4. `scripts/tabularize_merge` Aligns the time-series window aggregations (generated in the previous step) with
   the static tabular vectors and caches them for training.
5. `scripts/hf_cohort/aces_task_extraction.py` Generates the task labels and caches them with the event_id
   indexes which align them with the nearest prior event in the tabular data.
6. `scripts/xgboost_sweep.py` Tunes XGboost on methods. Iterates through the labels and corresponding tabular data.

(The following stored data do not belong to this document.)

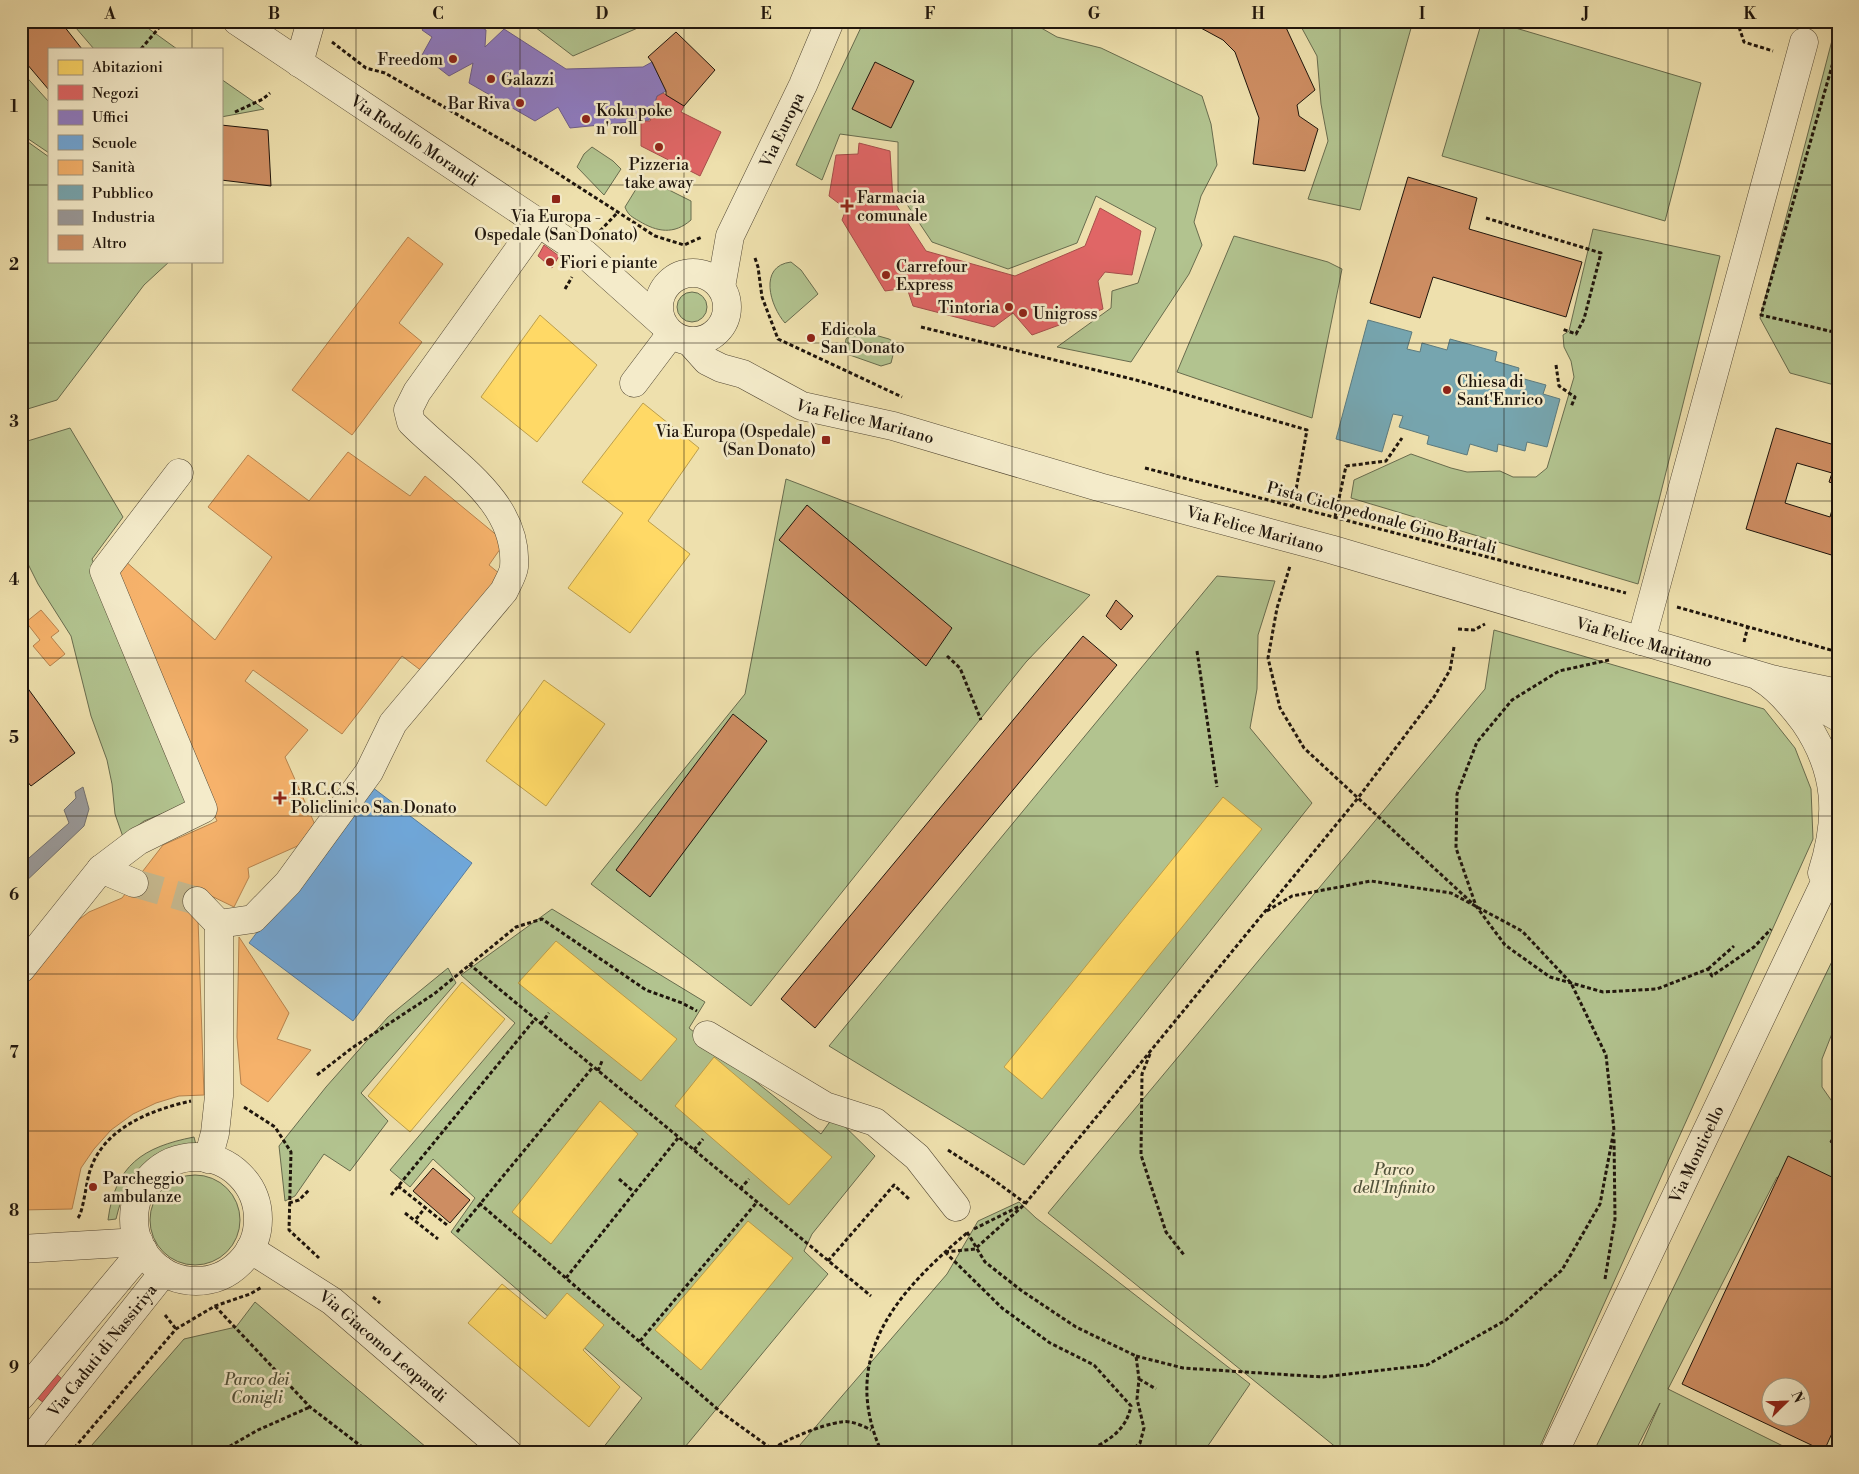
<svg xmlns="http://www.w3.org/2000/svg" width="1859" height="1474" font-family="'Libre Bodoni',serif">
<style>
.green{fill:#b2c38f;stroke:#686c4e}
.homes{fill:#ffd966;stroke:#bc9e4b}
.shops{fill:#e06666;stroke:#a64e4b}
.offices{fill:#8e7cc3;stroke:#6d5d8c}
.schools{fill:#6fa8dc;stroke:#577c9e}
.health{fill:#f6b26b;stroke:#b6834e}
.public{fill:#76a5af;stroke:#5c7a7e}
.industry{fill:#999;stroke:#74716f}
.building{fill:#cd8d62;stroke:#1f150c;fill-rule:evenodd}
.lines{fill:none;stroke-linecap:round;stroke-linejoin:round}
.minor-tunnel{stroke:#c5b78d;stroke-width:28;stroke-dasharray:28 14;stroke-linecap:butt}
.minor-casing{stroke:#534834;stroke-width:29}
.path{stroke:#1f150c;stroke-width:3;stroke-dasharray:4 2.5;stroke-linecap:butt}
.minor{stroke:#f4ebca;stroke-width:28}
.grid{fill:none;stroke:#1f150c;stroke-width:1;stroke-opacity:0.55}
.poi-dot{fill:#8f2418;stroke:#f4ebca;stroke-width:2}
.labels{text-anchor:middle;stroke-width:5;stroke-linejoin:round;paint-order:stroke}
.poi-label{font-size:16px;fill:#1f150c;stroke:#f4ebca;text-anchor:start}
.street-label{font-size:16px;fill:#1f150c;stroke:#f4ebca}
.park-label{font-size:16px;font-style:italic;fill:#52523a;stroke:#f4ebca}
.neatline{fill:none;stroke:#1f150c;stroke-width:2}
.grid-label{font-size:16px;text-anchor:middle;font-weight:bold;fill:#1f150c}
</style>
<rect width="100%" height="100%" fill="#eee0ad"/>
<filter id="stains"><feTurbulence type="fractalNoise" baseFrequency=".004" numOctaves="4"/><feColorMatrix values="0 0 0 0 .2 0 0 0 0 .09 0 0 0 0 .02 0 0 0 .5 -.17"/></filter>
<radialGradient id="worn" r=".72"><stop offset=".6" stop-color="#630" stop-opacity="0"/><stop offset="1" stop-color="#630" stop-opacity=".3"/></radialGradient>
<path class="green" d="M70,21H138L177,49H94Z
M527,21H646L640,27L573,56Z
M864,21H1029L1057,37L1101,48L1202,96L1211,124L1217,165L1201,196L1194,222L1202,245L1189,274L1131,362L1057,347L1111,308L1112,291L1138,283L1156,228L1096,196L1077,243L1008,269L932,242L898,191V142L840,134L822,180L796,165Z
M1298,21H1413L1360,210L1308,199L1328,141L1321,104L1317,56Z
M1482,21H1492L1701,83L1665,221L1442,156Z
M1837,21H1838V386L1790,373L1760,318Z
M21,71L49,102V153L21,134Z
M221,79L264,109L221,117Z
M21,137L49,157V261H170L144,285L57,400L21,411Z
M592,147L613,161L621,169L604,195L577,167L584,154Z
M647,179L691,201V220C674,235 657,232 639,221C632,217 628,215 625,207L641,181Z
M1593,229L1720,256L1638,584L1351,498L1354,480L1411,454L1451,468L1467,472L1500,471L1513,477H1536L1547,468L1574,377L1571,361L1564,347L1563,335L1569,331Z
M1234,236L1328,262L1342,269L1312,418L1177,372Z
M791,262L801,270L818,294L785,323C770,306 758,266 791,262Z
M677 307a15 15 0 1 1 30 0a15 15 0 1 1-30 0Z
M861,331L889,339L896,343L891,363L881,366L844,353L846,339L852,332Z
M70,428L123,517L92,559L191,802L144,821L123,837L115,814L112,784L107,760L91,716L71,636L38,584L21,550V443Z
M786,479L1090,595L1026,662L751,1006L591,884L745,694Z
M1217,576L1275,581L1258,635L1257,689L1250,728L1312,803L1024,1165L829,1046Z
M1494,630L1764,709L1795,748L1811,789L1813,839L1537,1453H1343L1048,1213L1485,689Z
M552,909L705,1002L689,1028L821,1134L834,1116L875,1156L812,1234L804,1251L828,1274L680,1453H599L642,1398L451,1232L475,1198L433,1159L410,1187L390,1170L515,1023L461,975Z
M1838,949V1027L1835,1026L1822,1059V1087L1838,1110V1209L1777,1177L1668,1389L1797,1453H1638L1660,1403L1634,1453H1593Z
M448,968L456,983L361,1093L388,1121L350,1171L324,1154L295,1196L285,1201L279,1146L326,1087L388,1017Z
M194,1137L196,1145C146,1154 128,1169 116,1219L108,1220C115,1165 143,1147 194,1137Z
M150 1220a45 45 0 1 1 90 0a45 45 0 1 1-90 0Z
M1019,1202L1036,1218L1250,1384L1203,1453H793L947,1274L978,1221Z
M255,1302L433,1453H85L184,1339L236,1327Z"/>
<path class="homes" d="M540,315L597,365L537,442L481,397Z
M643,403L699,448L648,521L690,554L630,633L568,588L623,513L582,482Z
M544,680L605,724L546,806L486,761Z
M1223,797L1262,829L1042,1099L1004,1067Z
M556,941L677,1039L641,1081L518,983Z
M462,982L505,1019L410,1132L368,1096Z
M714,1057L832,1157L789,1205L675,1106Z
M600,1101L638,1134L551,1244L512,1212Z
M748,1221L793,1258L701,1370L655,1330Z
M502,1284L545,1319L567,1293L604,1325L583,1350L620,1387L589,1427L468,1323Z"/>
<path class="shops" d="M663,93L684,106L681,112L721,132L700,176L641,146V121H650L657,96Z
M859,143L890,151L893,200L926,251L1015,276L1085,246L1100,208L1141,231L1132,275L1105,272L1098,281L1103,309L1032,335L1013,313L994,327L913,306L907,288L885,291L842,220L846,209L829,196L836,155L858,154Z
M544,245L559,256L552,268L538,256Z
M51,1369L63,1380L44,1403L31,1393Z"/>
<path class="offices" d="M428,21H470L486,30L485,47L504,29L566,69L643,67L652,62L666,91L657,96L649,120L570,128L558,107L535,121L469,83L473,63L449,76L422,55L432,37L422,30Z"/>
<path class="schools" d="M368,784L472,863L353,1021L249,943Z"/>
<path class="health" d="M408,237L443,264L399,323L422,342L352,435L292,390Z
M348,452L410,496L425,476L505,542L489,565L506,579L427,675L402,656L342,734L253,670L245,681L308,730L285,757L320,836L248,868L249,877L234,907L197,889L204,1095L179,1096L156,1103L133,1114L111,1130L94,1149L81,1168L72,1209L21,1210V986L57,936L89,912L122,898L163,845L217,821L111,577L124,560L215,640L272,557L208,507L248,455L309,501Z
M41,610L59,631L51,637L65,654L50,666L33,646L40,640L26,622Z
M239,937L289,1013L277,1039L311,1050L268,1102L241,1084L237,1037Z"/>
<path class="public" d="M1368,320L1412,332L1407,349L1420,352L1422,343L1447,350L1450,339L1497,352L1495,361L1519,368L1517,377L1546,385L1543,394L1560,399L1547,447L1527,442L1525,451L1498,444L1497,452L1470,444L1467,455L1427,444L1429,436L1399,427L1403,416L1393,414L1382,452L1336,439Z"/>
<path class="industry" d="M83,787L89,809L84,826L21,886V865L69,823L64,810L76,798L75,792Z"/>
<path class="building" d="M21,21H60L82,49H49V90L21,57Z
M1188,21H1283L1315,90L1297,105L1299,116L1318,129L1305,171L1253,164L1259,118L1235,52L1223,40Z
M676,32L715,70L684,106L666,95V91L652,62L648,57Z
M875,62L914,81L891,128L852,109Z
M221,125L268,130L271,186L221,180Z
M1408,177L1477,198L1469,229L1582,262L1566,317L1433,277L1420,318L1370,303Z
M1776,428L1838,446V485L1829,482L1832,473L1797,463L1785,503L1830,517L1836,496L1838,497V557L1746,529Z
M807,505L952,628L926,666L779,540Z
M1116,600L1133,616L1121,630L1106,616Z
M1083,636L1117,665L815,1028L781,999Z
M21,679L75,753L31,786L21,774Z
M733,714L767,741L650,897L616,870Z
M1838,1126V1146L1830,1142Z
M1788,1156L1838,1180V1420L1824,1451L1682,1384ZM1772,1386H1802V1416H1772Z
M433,1168L470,1200L450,1223L413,1191Z"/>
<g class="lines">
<path class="minor-tunnel" d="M134,883L197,901"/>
<g class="minor-casing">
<g id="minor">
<path id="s1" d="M237,21L585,254L661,322"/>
<path d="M299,63L311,21"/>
<circle cx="693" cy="307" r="34"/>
<path id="s2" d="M721,287L730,236L803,85L830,21"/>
<path id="s3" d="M690,342L707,361L721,368L743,374L802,406L893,426L1099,487L1330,549L1771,679L1838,693"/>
<path d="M634,383L671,334"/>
<path d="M1641,641L1804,42"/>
<path d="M1761,678C1778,688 1792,705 1804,721C1838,770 1840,817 1822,873"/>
<path d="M1796,693L1838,717"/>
<path d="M101,869L134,883"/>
<path d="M197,901L219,924"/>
<path d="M21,969L101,869L138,841L203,809L104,571L179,473"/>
<path d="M707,1035L825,1106L875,1122L917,1157L956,1207"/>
<circle cx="196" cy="1219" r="62"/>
<path d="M208,1159L215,1133L219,1096V924L253,919L288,883L369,772L393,723L504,591C507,584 513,575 514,567C519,501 451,463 411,422L408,410L417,392L538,223"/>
<path d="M21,1249L139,1242"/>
<path id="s4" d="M250,1249L332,1301L508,1453"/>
<path d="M21,1396L143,1250"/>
<path id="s5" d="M21,1452L160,1277L161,1270"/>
<path id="s6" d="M1554,1453L1838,855"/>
</g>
</g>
<path class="path" d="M1737,21L1744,42L1773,51
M332,42L366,68L385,73L540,162L655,236L684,245L702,237
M1838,45L1761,315L1838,333
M141,49L158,29L161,21
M235,112L263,99L270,93
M1486,218L1601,253L1584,319L1576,334L1562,329
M600,231L618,212
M755,258L758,267L762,297L778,339L902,397
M565,289L572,277
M921,327L1136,380L1307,430L1293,506
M1556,365L1559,386L1575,397L1571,407
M1145,468L1626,593
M1335,517L1346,466L1386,461L1402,438
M1677,607L1838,652
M1458,629L1474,630L1485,624
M1744,642L1748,626
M1454,647L1450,670L1434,697L1358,798L1472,903
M1197,651L1217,787
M947,656L960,668L981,720
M1609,660L1559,671L1512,700L1477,742L1457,794L1456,848L1476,906L1505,945L1550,977L1603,992L1657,989L1708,969L1712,976L1754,947L1771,929
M469,964L871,1296
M1708,969L1734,946
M541,1024L549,1013
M1150,1054L1142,1074L1141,1155L1166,1232L1184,1255
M598,1071L602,1061
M317,1075L352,1048L434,994L516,927L542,919L646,990L682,1003L697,1011
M244,1107L275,1127L291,1152L289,1230L319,1258
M694,1150L703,1139
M948,1150L991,1178L1025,1203
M619,1179L634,1192
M398,1186L447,1225
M740,1189L749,1179
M391,1195L535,1019
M289,1203L299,1200L310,1189
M479,1203L722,1413L772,1449
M405,1213L438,1239
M78,1218C83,1212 86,1185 89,1174C101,1129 150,1110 191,1101
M416,1219L425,1208
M974,1229L1020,1206
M457,1232L593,1067
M967,1232L985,1262L1022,1291L1076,1327L1136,1356L1139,1379L1137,1399L1144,1428L1140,1443L1129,1453
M945,1252L975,1249L1025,1204L1358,798L1304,748L1280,708L1268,658L1277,608L1290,566
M945,1252L1002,1308L1050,1343L1094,1365L1131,1406C1126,1432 1106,1442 1084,1453
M828,1261L894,1185L910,1200
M566,1278L678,1138
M1605,1279L1615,1219L1614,1138
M373,1297L380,1303
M215,1306L310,1407L370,1453
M165,1315L176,1329
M640,1341L757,1202
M1136,1356L1183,1368L1323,1377L1427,1365L1506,1320L1562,1270L1600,1204L1614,1130L1606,1055L1571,983L1522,931L1451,893L1371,881L1292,896L1265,912
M1139,1379L1156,1389
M70,1453L176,1329L215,1306L250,1294L262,1287
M218,1453L258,1430L310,1407
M768,1453C780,1441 824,1424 841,1422C851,1420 863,1426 871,1430
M882,1453C838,1357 897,1292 967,1233"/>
<use href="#minor" class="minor"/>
</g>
<path class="grid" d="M192,21V49M356,21V1453M520,21V1453M684,21V1453M848,21V1453M1012,21V1453M1176,21V1453M1340,21V1453M1504,21V1453M1668,21V1453M21,185H49M221,185H1838M192,261V1453M21,343H1838M21,501H1838M21,658H1838M21,816H1838M21,974H1838M21,1131H1838M21,1289H1838"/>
<g class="poi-dot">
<circle cx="453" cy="59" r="5"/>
<circle cx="491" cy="79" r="5"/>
<circle cx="520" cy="103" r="5"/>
<circle cx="586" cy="119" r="5"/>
<circle cx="659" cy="147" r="5"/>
<rect x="551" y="194" width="10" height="10" rx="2.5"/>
<path d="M844.5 198.5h5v5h5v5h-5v5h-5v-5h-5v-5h5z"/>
<circle cx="550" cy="262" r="5"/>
<circle cx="886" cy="275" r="5"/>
<circle cx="1009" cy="307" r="5"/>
<circle cx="1023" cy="313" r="5"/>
<circle cx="811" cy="338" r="5"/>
<circle cx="1447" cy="390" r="5"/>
<rect x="821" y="435" width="10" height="10" rx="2.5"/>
<path d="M277.5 790.5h5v5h5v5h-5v5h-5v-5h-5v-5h5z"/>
<circle cx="93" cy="1187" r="5"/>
</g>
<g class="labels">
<g class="poi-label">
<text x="443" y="65" text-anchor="end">Freedom</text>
<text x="501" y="85">Galazzi</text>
<text x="510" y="109" text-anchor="end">Bar Riva</text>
<text x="596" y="116">Koku poke<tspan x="596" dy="18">n' roll</tspan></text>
<text x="659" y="170" text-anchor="middle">Pizzeria<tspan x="659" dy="18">take away</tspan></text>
<text x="857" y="203">Farmacia<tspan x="857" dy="18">comunale</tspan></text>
<text x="556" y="222" text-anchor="middle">Via Europa -<tspan x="556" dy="18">Ospedale (San Donato)</tspan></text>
<text x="560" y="268">Fiori e piante</text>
<text x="896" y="272">Carrefour<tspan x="896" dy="18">Express</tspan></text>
<text x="999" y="313" text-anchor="end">Tintoria</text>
<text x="1033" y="319">Unigross</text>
<text x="821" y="335">Edicola<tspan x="821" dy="18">San Donato</tspan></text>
<text x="1457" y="387">Chiesa di<tspan x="1457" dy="18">Sant'Enrico</tspan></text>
<text x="816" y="437" text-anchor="end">Via Europa (Ospedale)<tspan x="816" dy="18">(San Donato)</tspan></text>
<text x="291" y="795">I.R.C.C.S.<tspan x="291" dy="18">Policlinico San Donato</tspan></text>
<text x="103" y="1184">Parcheggio<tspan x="103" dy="18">ambulanze</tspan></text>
</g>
<g class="street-label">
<text dy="6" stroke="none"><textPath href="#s2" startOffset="170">Via Europa</textPath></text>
<text dy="6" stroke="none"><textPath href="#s1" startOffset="214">Via Rodolfo Morandi</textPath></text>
<text dy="6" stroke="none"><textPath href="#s3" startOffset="196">Via Felice Maritano</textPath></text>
<text transform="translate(1382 517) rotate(15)" y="6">Pista Ciclopedonale Gino Bartali</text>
<text dy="6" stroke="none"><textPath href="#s3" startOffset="601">Via Felice Maritano</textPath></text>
<text dy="6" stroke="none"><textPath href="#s3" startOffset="1006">Via Felice Maritano</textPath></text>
<text dy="6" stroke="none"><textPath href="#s6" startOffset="331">Via Monticello</textPath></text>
<text dy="6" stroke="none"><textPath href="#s4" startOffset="165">Via Giacomo Leopardi</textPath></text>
<text dy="6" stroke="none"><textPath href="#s5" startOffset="130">Via Caduti di Nassiriya</textPath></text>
</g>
<g class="park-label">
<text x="1394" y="1175">Parco<tspan x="1394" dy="18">dell'Infinito</tspan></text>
<text x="257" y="1385">Parco dei<tspan x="257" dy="18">Conigli</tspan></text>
</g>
</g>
<rect width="1859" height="1474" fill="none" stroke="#eee0ad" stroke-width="55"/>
<rect x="48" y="48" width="175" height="215" fill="#f4ebca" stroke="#9f957e"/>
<rect x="58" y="60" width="25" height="15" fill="#ffd966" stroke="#9f957e"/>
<text x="92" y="72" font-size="15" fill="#1f150c">Abitazioni</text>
<rect x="58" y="85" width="25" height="15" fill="#e06666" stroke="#9f957e"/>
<text x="92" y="98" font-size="15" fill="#1f150c">Negozi</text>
<rect x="58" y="110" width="25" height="15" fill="#8e7cc3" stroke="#9f957e"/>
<text x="92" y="122" font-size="15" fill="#1f150c">Uffici</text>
<rect x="58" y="135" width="25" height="15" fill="#6fa8dc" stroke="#9f957e"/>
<text x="92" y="148" font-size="15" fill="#1f150c">Scuole</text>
<rect x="58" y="160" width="25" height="15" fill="#f6b26b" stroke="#9f957e"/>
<text x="92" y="172" font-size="15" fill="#1f150c">Sanità</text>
<rect x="58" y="185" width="25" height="15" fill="#76a5af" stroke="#9f957e"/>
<text x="92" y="198" font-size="15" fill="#1f150c">Pubblico</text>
<rect x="58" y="210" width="25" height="15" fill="#999999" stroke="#9f957e"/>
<text x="92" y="222" font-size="15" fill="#1f150c">Industria</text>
<rect x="58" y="235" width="25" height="15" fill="#cd8d62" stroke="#9f957e"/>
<text x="92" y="248" font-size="15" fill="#1f150c">Altro</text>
<g transform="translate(1786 1402) rotate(67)"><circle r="24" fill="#f4ebca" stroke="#9f957e"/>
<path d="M0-4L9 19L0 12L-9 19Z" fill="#8f2418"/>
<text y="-8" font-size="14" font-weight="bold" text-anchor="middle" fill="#1f150c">N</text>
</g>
<rect x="28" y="28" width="1804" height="1418" class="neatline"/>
<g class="grid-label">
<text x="110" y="19">A</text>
<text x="274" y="19">B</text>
<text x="438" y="19">C</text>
<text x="602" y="19">D</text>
<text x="766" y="19">E</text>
<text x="930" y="19">F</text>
<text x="1094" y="19">G</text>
<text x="1258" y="19">H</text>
<text x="1422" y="19">I</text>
<text x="1586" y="19">J</text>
<text x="1750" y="19">K</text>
<text x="14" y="112">1</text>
<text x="14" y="270">2</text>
<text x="14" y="427">3</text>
<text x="14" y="585">4</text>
<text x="14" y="743">5</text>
<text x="14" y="900">6</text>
<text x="14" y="1058">7</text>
<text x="14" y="1216">8</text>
<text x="14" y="1373">9</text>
</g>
<rect width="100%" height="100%" filter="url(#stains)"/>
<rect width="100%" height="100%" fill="url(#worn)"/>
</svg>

We run this on an example dataset using the following bash scripts in sequence:

```bash
bash hf_cohort_shard.sh  # processes the dataset into meds format
bash hf_cohort_e2e.sh  # performs (steps 1-4 above)
bash hf_cohort/aces_task.sh  # generates labels (step 5)
bash xgboost.sh  # trains xgboos (step 6)
```

## Feature Construction, Storage, and Loading

Tabularization of a (raw) MEDS dataset is done by running the `scripts/data/tabularize.py` script. This script
must inherently do a base level of preprocessing over the MEDS data, then will construct a sharded tabular
representation that respects the overall sharding of the raw data. This script uses [Hydra](https://hydra.cc/)
to manage configuration, and the configuration file is located at `configs/tabularize.yaml`.

## AutoML Pipelines

# TODOs

1. Leverage the "event bound aggregation" capabilities of [ESGPT Task
   Select](https://github.com/justin13601/ESGPTTaskQuerying/) to construct tabular summary features for
   event-bound historical windows (e.g., until the prior admission, until the last diagnosis of some type,
   etc.).
2. Support more feature aggregation functions.
3. Probably rename this repository, as the focus is really more on the tabularization and feature usage
   utilities than on the AutoML pipelines themselves.
4. Import, rather than reimplement, the mapper utilities from the MEDS preprocessing repository.
5. Investigate the feasibility of using TemporAI for this task.
6. Consider splitting the feature construction and AutoML pipeline parts of this repository into separate
   repositories.

# YAML Configuration File

- `MEDS_cohort_dir`: directory of MEDS format dataset that is ingested.
- `tabularized_data_dir`: output directory of tabularized data.
- `min_code_inclusion_frequency`: The base feature inclusion frequency that should be used to dictate
  what features can be included in the flat representation. It can either be a float, in which
  case it applies across all measurements, or `None`, in which case no filtering is applied, or
  a dictionary from measurement type to a float dictating a per-measurement-type inclusion
  cutoff.
- `window_sizes`: Beyond writing out a raw, per-event flattened representation, the dataset also has
  the capability to summarize these flattened representations over the historical windows
  specified in this argument. These are strings specifying time deltas, using this syntax:
  `link`\_. Each window size will be summarized to a separate directory, and will share the same
  subject file split as is used in the raw representation files.
- `codes`: A list of codes to include in the flat representation. If `None`, all codes will be included
  in the flat representation.
- `aggs`: A list of aggregations to apply to the raw representation. Must have length greater than 0.
- `n_patients_per_sub_shard`: The number of subjects that should be included in each output file.
  Lowering this number increases the number of files written, making the process of creating and
  leveraging these files slower but more memory efficient.
- `do_overwrite`: If `True`, this function will overwrite the data already stored in the target save
  directory.
- `seed`: The seed to use for random number generation.